Die DDR mag sozial gleicher gewesen sein, doch sie war gefangen im eigenen Land, durchweg kontrolliert und gesellschaftlich sehr gelenkt. Und sie war schlicht weg eine Diktatur, die den Sozialismus nicht verstanden hat und nach der russischen Pfeife getanzt ist. Die DDR war kein realsozialistischer Staat. Es war viel mehr eine Etikette um sich vom Westen abzugrenzen, welcher ebenso ungleich war. Nur mit dem Unterschied, dass der Westen sehr viel kapitalistischer war und mit größerer Ungleichheit zu kämpfen hatte als der Osten.

Heute sehen wir, dass aber bestimmte Dinge der DDR - losgelöst von der politischen Manipulation - deutlich vorteilhafter wären. So zum Beispiel Teile des Bildungssystems (bis auf die politisch-theoretischen Fächer und die Erziehung zum jungen Sozialisten). Darüber hinaus fehlt heute die gesellschaftliche Solidarität und die Gemeinschaft, die in der DDR deutlich stärker gefördert wurde. Ebenso wie das Thema Arbeitslosigkeit. Die soziale und wirtschaftliche Absicherung war für viele in der DDR sicher recht gut - wenn man die Mangelwirtschaft dabei außen vor lässt.

Die BRD hingegen war sehr dem Konsum verfallen. Es gab verhältnismäßig höhere Arbeitslosenquoten, die Armut war eine höhere und insgesamt war die BRD sehr amerikanisch geprägt und stark neoliberal eingestellt. Und das hat sich bis heute fortgesetzt. Man hat mit der Wiedervereinigung viele Ostdeutschen über den Tisch gezogen, massenhafte Enteignungen durchgesetzt und sich an den billigen Produktionsstätten bereichert. Und nebenbei den „Ossis“ erzählt, was sie zu tun haben und wie es hier in der „neuen Welt“ zu laufen hat.

Von daher bin ich aus heutiger, nicht zeitgenössischer Sicht, von keinem der beiden Systeme voll und ganz überzeugt. Die DDR war als Gesamtes eine pseudo-sozialistische Diktatur, die die Menschen gleichschaltete und einsperrte und die BRD eine sehr neoliberale zutiefst kapitalistische Gesellschaft, die bis heute fortbesteht.

Es gab in der DDR durchaus gute Aspekte, doch diese bestimmen 1. nicht über das gesamte Bild und 2. sind auch diese politisch untergraben worden.
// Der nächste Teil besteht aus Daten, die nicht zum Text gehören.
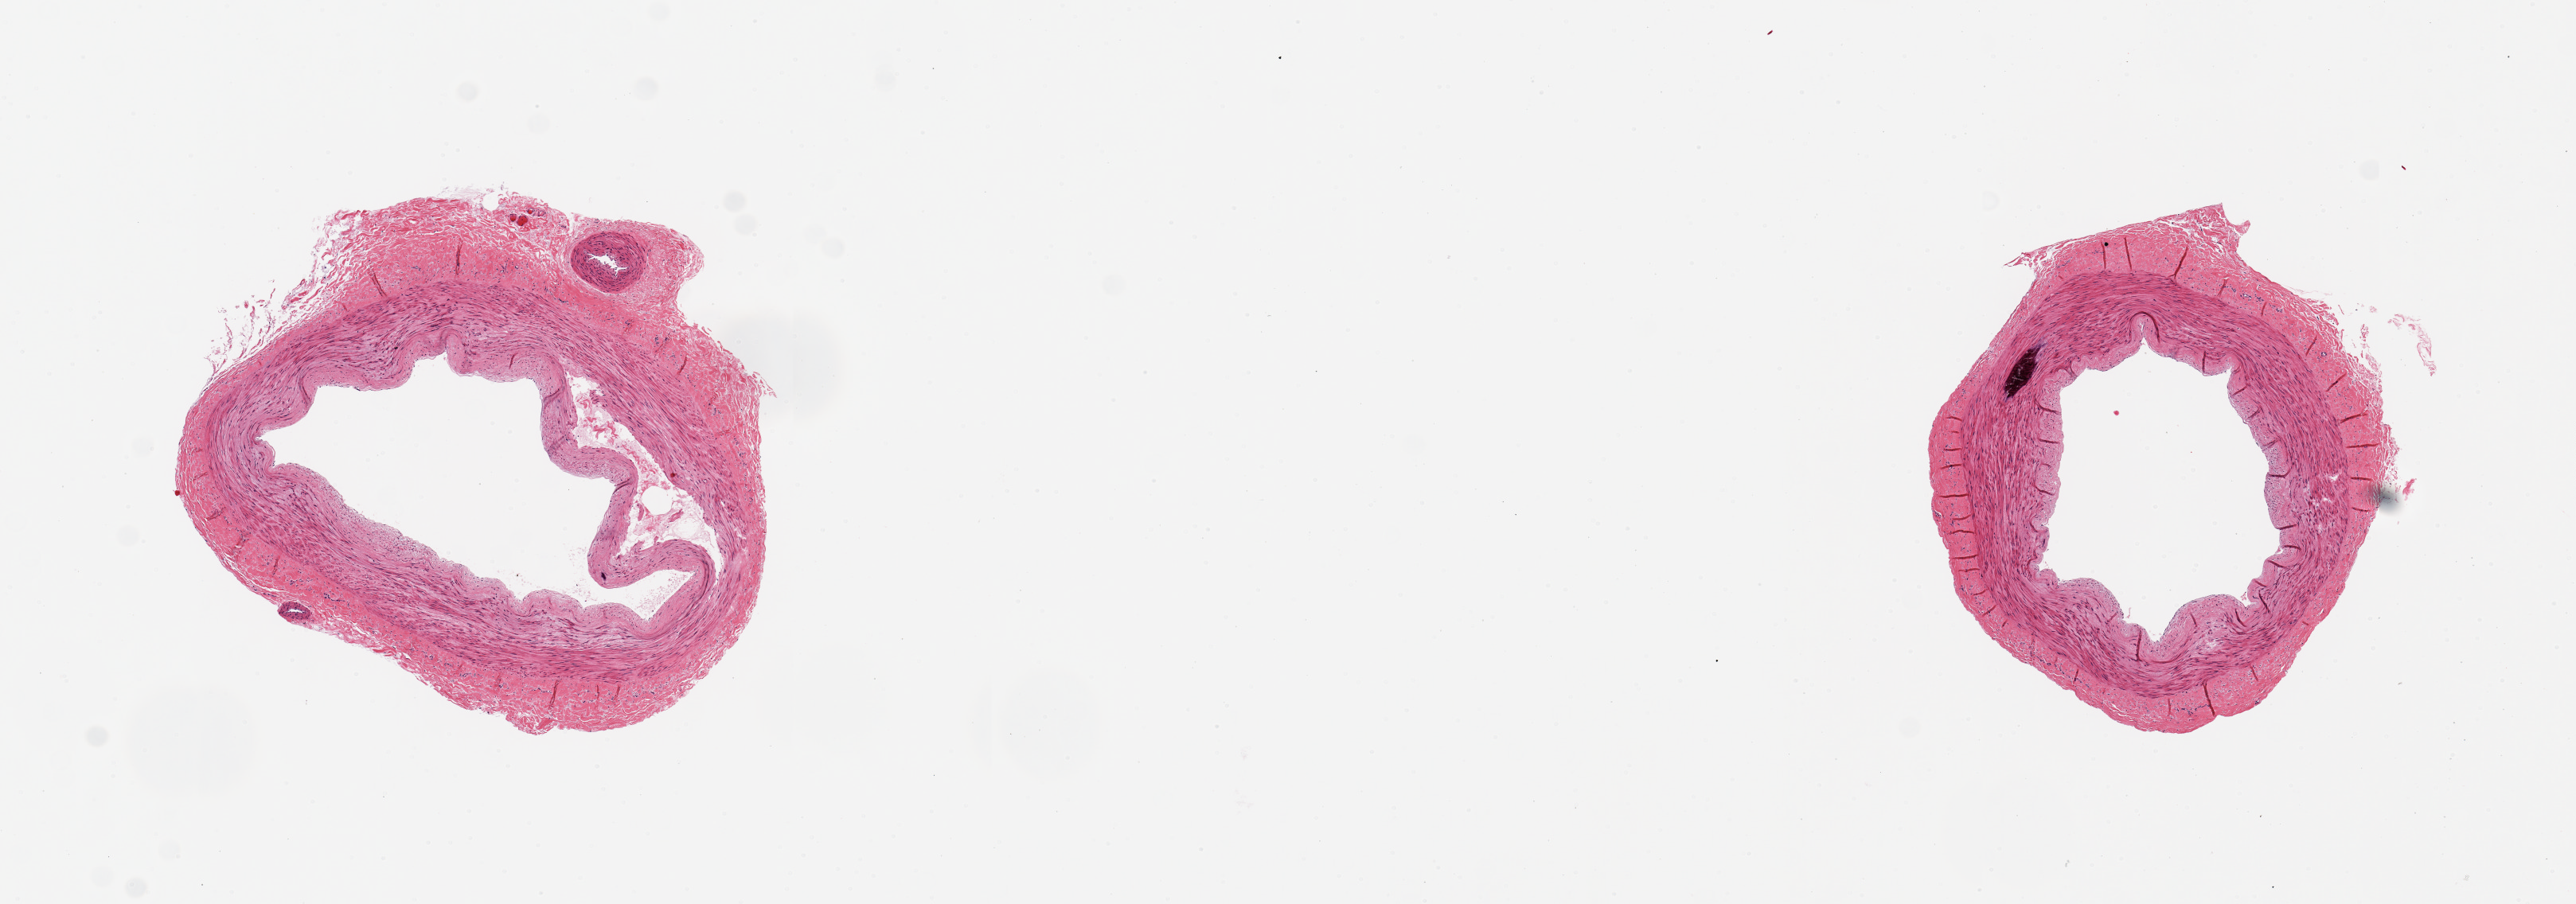
Digitized hematoxylin and eosin (H&E)-stained section, brightfield, shown as a low-resolution overview of the whole scanned area (about 12.8 x 4.5 mm); PAXgene-fixed, paraffin-embedded tissue; target tissue: tibial artery; donor tissue sample. Male donor.
Pathologist's review note for this sample: 2 pieces ~2.5mm d. Clean specimens.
Trotzdem sollte man sich an einigen Aspekten ein Beispiel in der Gegenwart nehmen, denn wir entfernen uns allesamt immer weiter von einer sozialen Gerechtigkeit und Chancengleichheit sowie dem gesellschaftlichen Zusammenhalt.

Woher ich das weiß:Hobby – Politisch stets links 🚩

vanOoijen 
Beitragsersteller
 28.11.2024, 09:33

Das sind ein paar kleine Fehler in Deiner Vorstellung über die alte BRD. Ich war 13 bei der Wende und bin Wessi. Über die alte BRD habe ich demnach ein realistisches Bild. Ich antworte Dir hier später noch einmal ausführlicher.

Kristall08  29.11.2024, 22:02
@vanOoijen

Ich finde die Beschreibung schon recht realistisch.

Genau dieser ständige Konsum und diese übermäßige Kommerzialisierung von allem stößt mir auch immer wieder auf.